UTOPIA crews continuing laying fiber optic cables as Orem continues the build out on the open access network. Jan. 29, 2020. 

Last week, the Utah Telecommunications Open Infrastructure Agency announced 800 more houses in Orem have the ability to connect to its fiber optic network.

“We are building faster than we ever have,” said Roger Timmerman, executive director.

Orem is on track to be completely built-out by 2022. Other cities in the 11 city consortium have already reached their goals, according to Timmerman.

West Valley City, the largest city in the consortium, is half way done, while Murray is about 60% built-out, according to Timmerman.
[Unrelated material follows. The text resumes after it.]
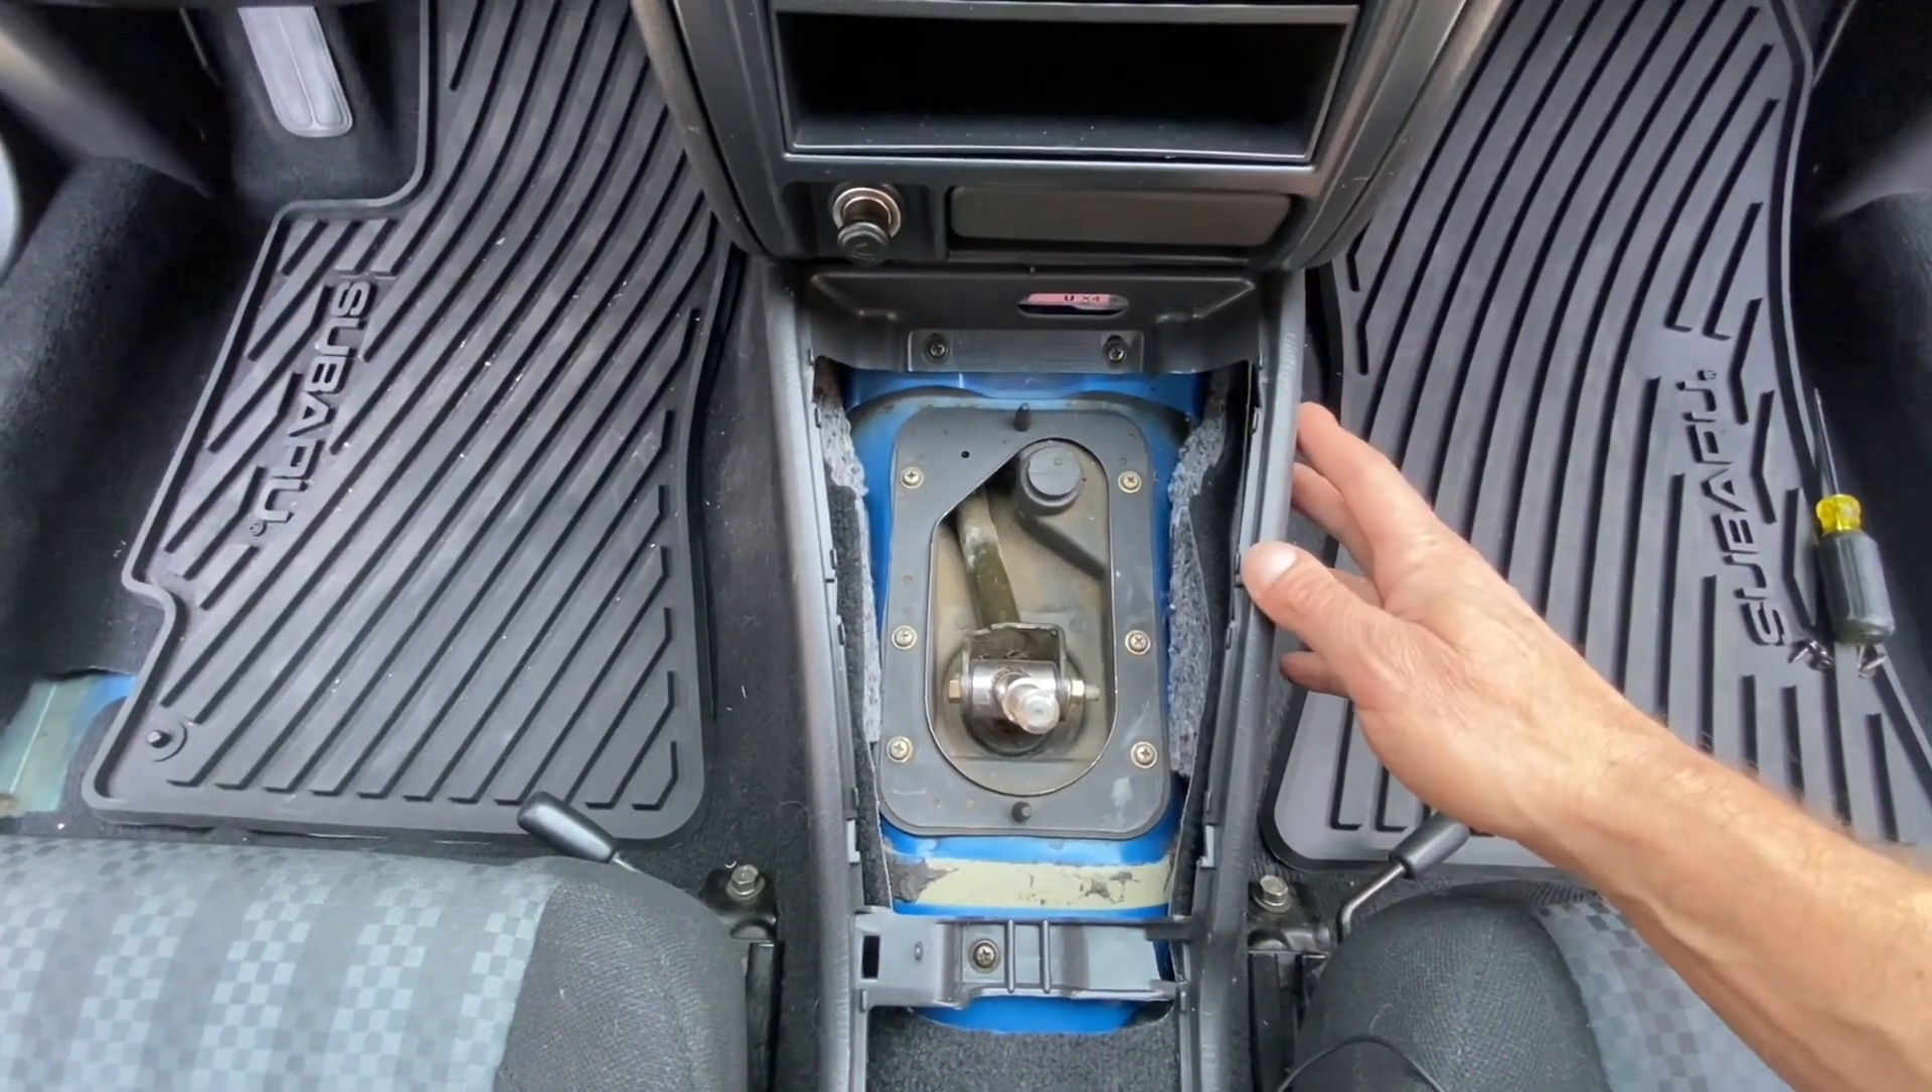Now that I have that shifter surround removed, you can actually access this entire shifter assembly without removing the rest of the center console.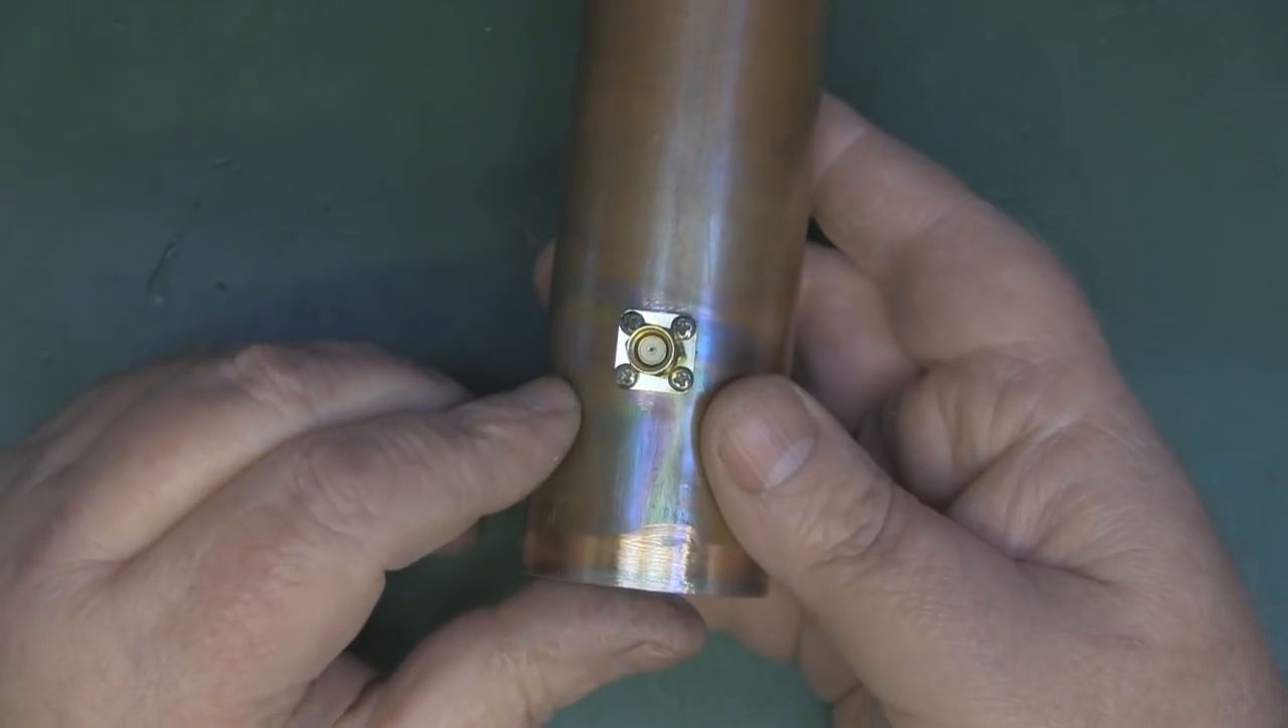You can see now the sma connector is fitted and it's little tips like that that will help you out.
Tremonton, Brigham City, Perry, Centerville and Lindon are built-out. However, Timmerman says that build-out continues as growth comes to the cities. If developments have open trenches, fiber optic cables will go in them as well as other utilities.

Timmerman said the good news is that as Orem resident’s have access to UTOPIA, many are choosing to connect to the service.

“Orem is exceeding expectation with take rates of 30%,” Timmerman said. “Lindon was built out about 10 years ago and has 55% residential takes.”

Timmerman said those take numbers will go up as residents get informed about the availability of UTOPIA.

Having Orem and other consortium cities connected to UTOPIA has been a long time in the making. It was first discussed and approved by the Orem City Council in 2002. The first rounds of bonds were issued in 2004 and refinanced in 2008.

To help with financing, the Utah Infrastructure Agency or UIA was created as a funding mechanism to finance new builds in the consortium.

On rumors that UTOPIA was being financially mishandled, Rep. Brad Daw, R-Orem, went to the Legislature and called for a complete audit in 2012. They concluded that it was being handled properly but set performance benchmarks as they moved forward.

“There is $185 million plus interest (bond debt) over the entire consortium,” Timmerman said.

Orem has 20 years left on its UTOPIA bond payments. Timmerman said when Orem is built-out that it will see a decrease in what it pays out.

Over the past few years, UIA has operated in the black and has been able to pay back to Orem and other consortium cities the compounding interest each year. Orem capped out a few years ago. That interest is going to pay off the UTOPIA Bond.

“UIA is the most successful (fiber optic network) project in the U.S.,” Timmerman said. “We are the largest open access network in the country and considered a success. Ten years ago we were a failure.”

So much has changed since UTOPIA first came on the scene, according to Timmerman. YouTube, Facebook and Netflix didn’t exist.

Financially, Timmerman said there are two things that make UTOPIA/UIA so successful.

“We are in a financial position to finance projects with no backstop,” Timmerman said. “Number one, we took out our last $40 million bond last year and no city had to pay for it. Number two, city obligations have been capped and are expected to go down.”

Timmerman said for a time in 2008 there was discussion in Orem and elsewhere that cities might cut their losses and look for something else.

“If we’d cut out losses in ’08 we’d be on the hook for all of it (the bond) without service,” Timmerman said. “At a certain point, Orem will not be paying anything and the goal for UIA is to pay back the city anything paid previously.”

The customers will be paying, Timmerman concluded.

Timmerman added, “It’s a really good team effort. A lot of people have suffered and fought for this over the years. The Board directs us. The Board has made us successful.”

Both boards at UTOPIA and UIA are made up of representatives from the consortium cities. Jamie Davidson, Orem city manager sits on the UIA board and Councilwoman Debby Lauret sits on the UTOPIA board.

“Roger has given a lot of guidance,” said Kim McKinley, chief marketing officer.

McKinley said the number one argument she hears is that Wi-Fi is the future.

“But wireless plugs into fiber. Most wireless companies in the state use UTOPIA,” McKinley said. “A lot of people in other states come and look at UTOPIA.”

Timmerman said that demand is so good it’s paying for itself.

McKinley said the consortium now has more than 27,00 users with about 500 being added each month.

“It’s a win-win,” Timmerman said. “We can avoid pitfalls and build-out at lower cost and we make money. We see ourselves as the go-to solution for fiber optics.”